Kaynak Metin

——

Emsal Mahkeme Kararı İstanbul 18. Asliye Ticaret Mahkemesi 2023/291 E. 2023/942 K. 20.12.2023 T.

Görüntülediğiniz mahkeme kararı henüz kesinleşmemiştir. Yararlı olması amacıyla eklenmiştir.

T.C.
İSTANBUL
18. ASLİYE TİCARET MAHKEMESİ

ESAS NO : 2023/291 Esas
KARAR NO : 2023/942
DAVALI : HASIMSIZ
DAVA : Kıymetli Evrak İptali (Çek İptali (Hasımsız))

——

Verilen Bilgiler
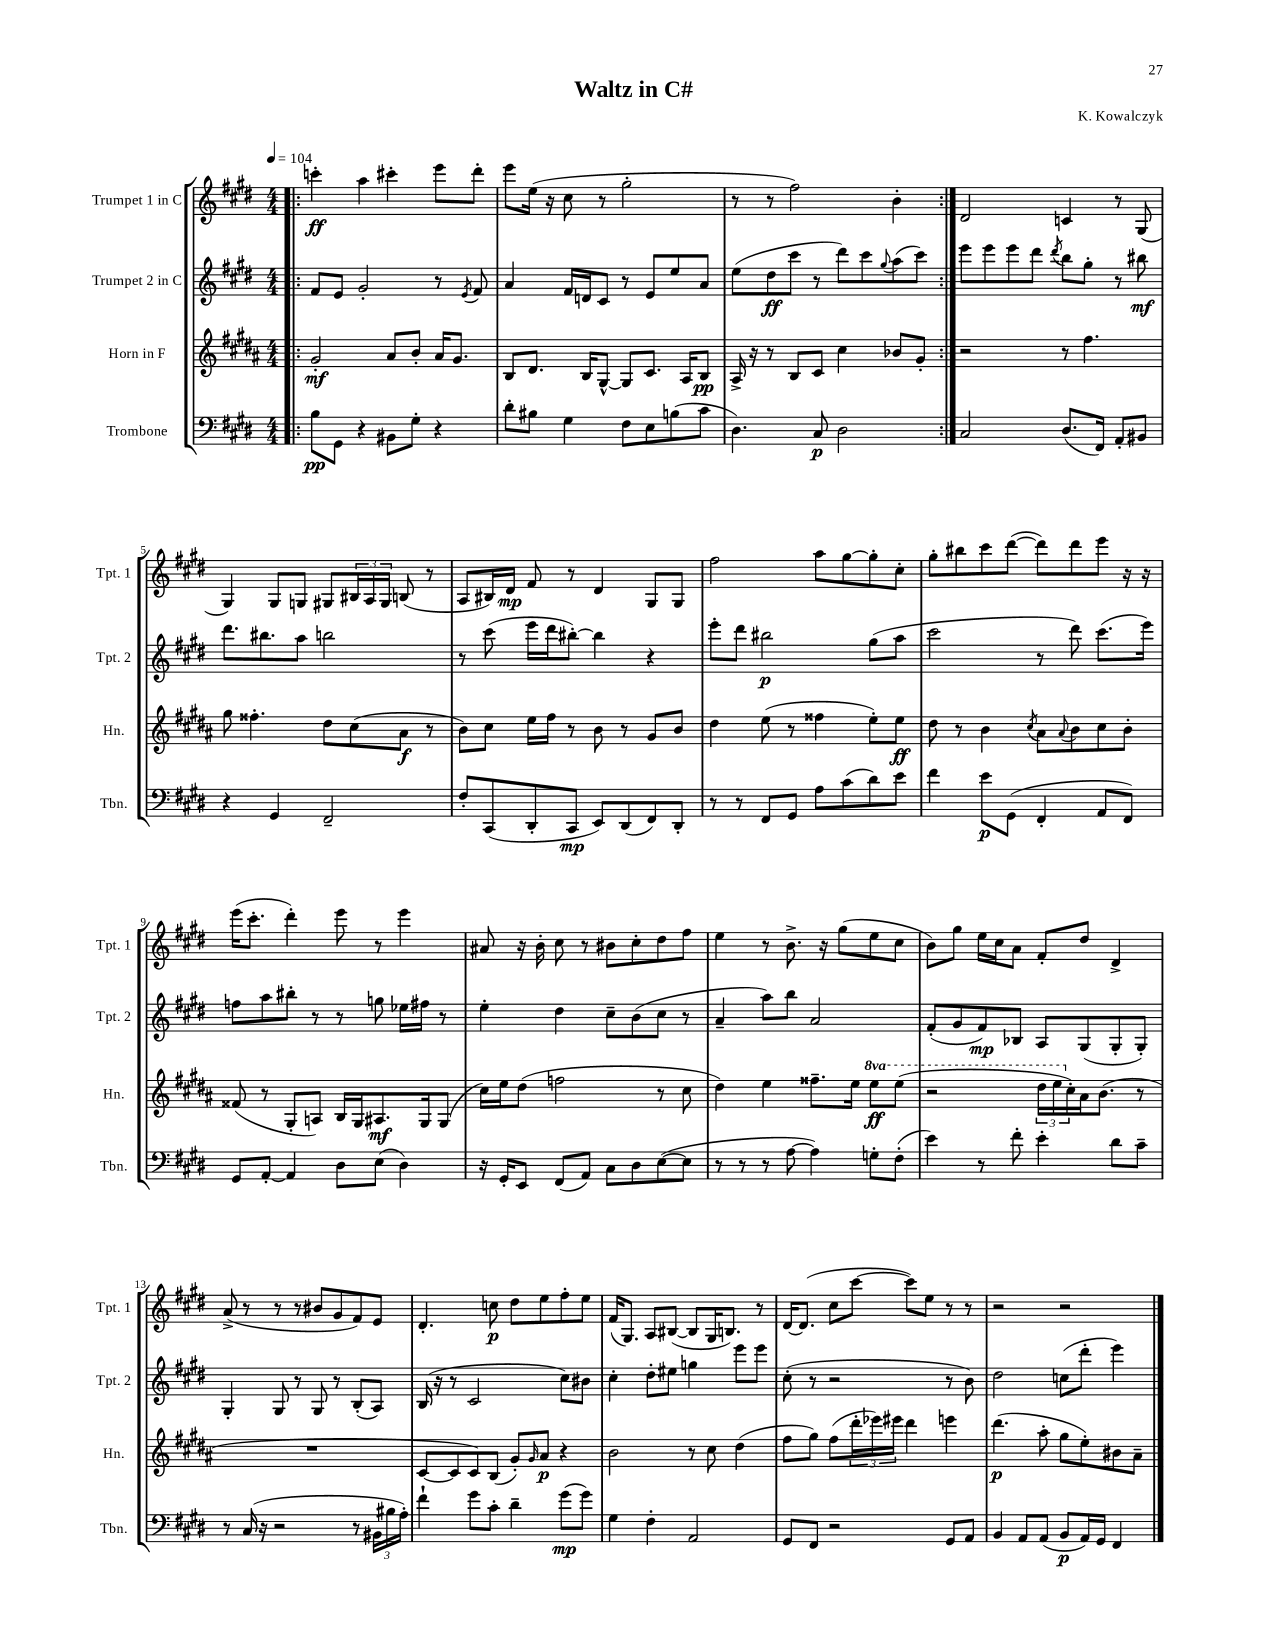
\header { title = "Waltz in C#" composer = "K. Kowalczyk" }
<<
\new StaffGroup <<
\new Staff = "s0" \with { instrumentName = "Trumpet 1 in C" shortInstrumentName = "Tpt. 1" } {
    \clef treble \key e \major \numericTimeSignature \time 4/4 \tempo 4 = 104
    \repeat volta 2 { \bar ".|:" c'''4-.\ff a''4 cis'''4-. e'''8 dis'''8-. |
    e'''8 e''16( r16 cis''8 r8 gis''2-. |
    r8 r8 fis''2) b'4-. | }
    dis'2 c'4 r8 gis8( |
    gis4) gis8 g8 gis8 \tuplet 3/2 { bis16 a16 gis16 } b8( r8 |
    a8 bis16) dis'16\mp fis'8 r8 dis'4 gis8 gis8 |
    fis''2 a''8 gis''8~ gis''8-. cis''8-. |
    gis''8-. bis''8 cis'''8 dis'''8~( dis'''8) dis'''8 e'''8 r16 r16 |
    e'''16( cis'''8.-. dis'''4-.) e'''8 r8 e'''4 |
    ais'8 r16 b'16-. cis''8 r8 bis'8 cis''8-. dis''8 fis''8 |
    e''4 r8 b'8.-> r16 gis''8( e''8 cis''8 |
    b'8) gis''8 e''16 cis''16 a'8 fis'8-. dis''8 dis'4-> |
    a'8->( r8 r8 r8 bis'8 gis'8 fis'8) e'8 |
    dis'4.-. c''8\p dis''8 e''8 fis''8-. e''8 |
    fis'16( gis8.) a8 bis8~( bis8 gis16 b8.) r8 |
    dis'16~ dis'8.( cis''8 cis'''8~ cis'''8) e''8 r8 r8 |
    r2 r2 \bar "|." |
}
\new Staff = "s1" \with { instrumentName = "Trumpet 2 in C" shortInstrumentName = "Tpt. 2" } {
    \clef treble \key e \major \numericTimeSignature \time 4/4
    \repeat volta 2 { \bar ".|:" fis'8 e'8 gis'2-. r8 \acciaccatura { e'8 } fis'8 |
    a'4 fis'16 d'16 cis'8 r8 e'8 e''8 a'8 |
    e''8( dis''8\ff cis'''8 r8 dis'''8) cis'''8 \appoggiatura { gis''8 } a''8( cis'''8) | }
    e'''8 e'''8 e'''8 dis'''8 \acciaccatura { dis'''8 } b''8 gis''8-. r8 bis''8\mf |
    dis'''8. bis''8. a''8 b''2 |
    r8 cis'''8( e'''16 dis'''16 bis''8~-.) bis''4 r4 |
    e'''8-. dis'''8 bis''2\p gis''8( a''8 |
    cis'''2 r8 dis'''8) cis'''8.( e'''16) |
    f''8 a''8 bis''8-. r8 r8 g''8 ees''16 fis''16 r8 |
    e''4-. dis''4 cis''8-- b'8( cis''8 r8 |
    a'4-- a''8) b''8 a'2 |
    fis'8-.( gis'8 fis'8\mp) bes8 a8 gis8( gis8-. gis8-.) |
    gis4-. gis8 r8 gis8 r8 b8-.( a8) |
    b16( r16 r8 cis'2 cis''8) bis'8 |
    cis''4-. dis''8-. eis''8 g''4 e'''8 e'''8 |
    cis''8-.( r8 r2 r8 b'8) |
    dis''2 c''8( dis'''8-. e'''4) \bar "|." |
}
\new Staff = "s2" \with { instrumentName = "Horn in F" shortInstrumentName = "Hn." } {
    \clef treble \key b \major \numericTimeSignature \time 4/4 \set Staff.ottavationMarkups = #ottavation-simple-ordinals
    \repeat volta 2 { \bar ".|:" gis'2-.\mf ais'8 b'8-. ais'16 gis'8. |
    b8 dis'8. b16 gis8~-^ gis8 cis'8. ais16 b8\pp |
    ais16-> r16 r8 b8 cis'8 cis''4 bes'8 gis'8-. | }
    r2 r8 fis''4. |
    gis''8 fisis''4.-. dis''8 cis''8( ais'8\f r8 |
    b'8) cis''8 e''16 fis''16 r8 b'8 r8 gis'8 b'8 |
    dis''4 e''8( r8 fisis''4 e''8-.) e''8\ff |
    dis''8 r8 b'4 \acciaccatura { cis''8 } ais'8 \appoggiatura { ais'8 } b'8 cis''8 b'8-. |
    fisis'8( r8 gis8-. a8) b16 gis16 ais8.\mf gis16 gis8( |
    cis''16) e''16 dis''8( f''2 r8 cis''8 |
    dis''4) e''4 fisis''8.-- e''16 \ottava #1 e'''8\ff e'''8( |
    r2 \tuplet 3/2 { dis'''16 e'''16 \ottava #0 cis''16-.) } ais'16 b'8.( r8 |
    R1 |
    cis'8~ cis'8 cis'8) b8( gis'8-.) \grace { gis'16 } ais'8\p r4 |
    b'2 r8 cis''8 dis''4( |
    fis''8 gis''8) fis''8( \tuplet 3/2 { dis'''16-. ees'''16) eis'''16 } dis'''4 e'''4 |
    dis'''4.\p( ais''8-. gis''8 e''8-.) bis'8 ais'8-- \bar "|." |
}
\new Staff = "s3" \with { instrumentName = "Trombone" shortInstrumentName = "Tbn." } {
    \clef bass \key e \major \numericTimeSignature \time 4/4
    \repeat volta 2 { \bar ".|:" b8\pp gis,8 r4 bis,8 gis8-. r4 |
    dis'8-. bis8 gis4 fis8 e8 b8( cis'8 |
    dis4.) cis8\p dis2 | }
    cis2 dis8.( fis,16) a,8-. bis,8 |
    r4 gis,4 fis,2-- |
    fis8-. cis,8( dis,8-. cis,8\mp e,8) dis,8( fis,8) dis,8-. |
    r8 r8 fis,8 gis,8 a8 cis'8( dis'8) e'8 |
    fis'4 e'8\p gis,8( fis,4-. a,8 fis,8) |
    gis,8 a,8~-. a,4 dis8 e8( dis4) |
    r16 gis,16-. e,8 fis,8( a,8) cis8 dis8 e8~( e8 |
    r8 r8 r8 a8~ a4) g8-. fis8-.( |
    e'4) r8 fis'8-. e'4-. dis'8 cis'8-- |
    r8 cis16( r16 r2 r8 \tuplet 3/2 { bis,16 bis16 a16-.) } |
    fis'4-! gis'8 cis'8-. dis'4-- gis'8\mp( gis'8) |
    gis4 fis4-. a,2 |
    gis,8 fis,8 r2 gis,8 a,8 |
    b,4 a,8 a,8( b,8\p a,16) gis,16 fis,4 \bar "|." |
}
>>
>>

——

Görevler
1) Karar metnini iki cümleyle özetleyin.
2) Karar metninde "ESAS NO" ile başlayan bölümü, temel bilgileri koruyarak madde listesi hâlinde yeniden yazın.

Çözümler
1) Karar metni, İstanbul 18. Asliye Ticaret Mahkemesinin 20.12.2023 tarihli, 2023/291 esas ve 2023/942 karar numaralı emsal kararıdır ve bu kararın henüz kesinleşmediği belirtilmektedir. Davalı hasımsız olarak gösterilmiştir; dava, kıymetli evrak iptali kapsamında hasımsız bir çek iptali davasıdır.

2)
- Esas no: 2023/291
- Karar no: 2023/942
- Davalı: Hasımsız
- Dava: Kıymetli evrak iptali (hasımsız çek iptali)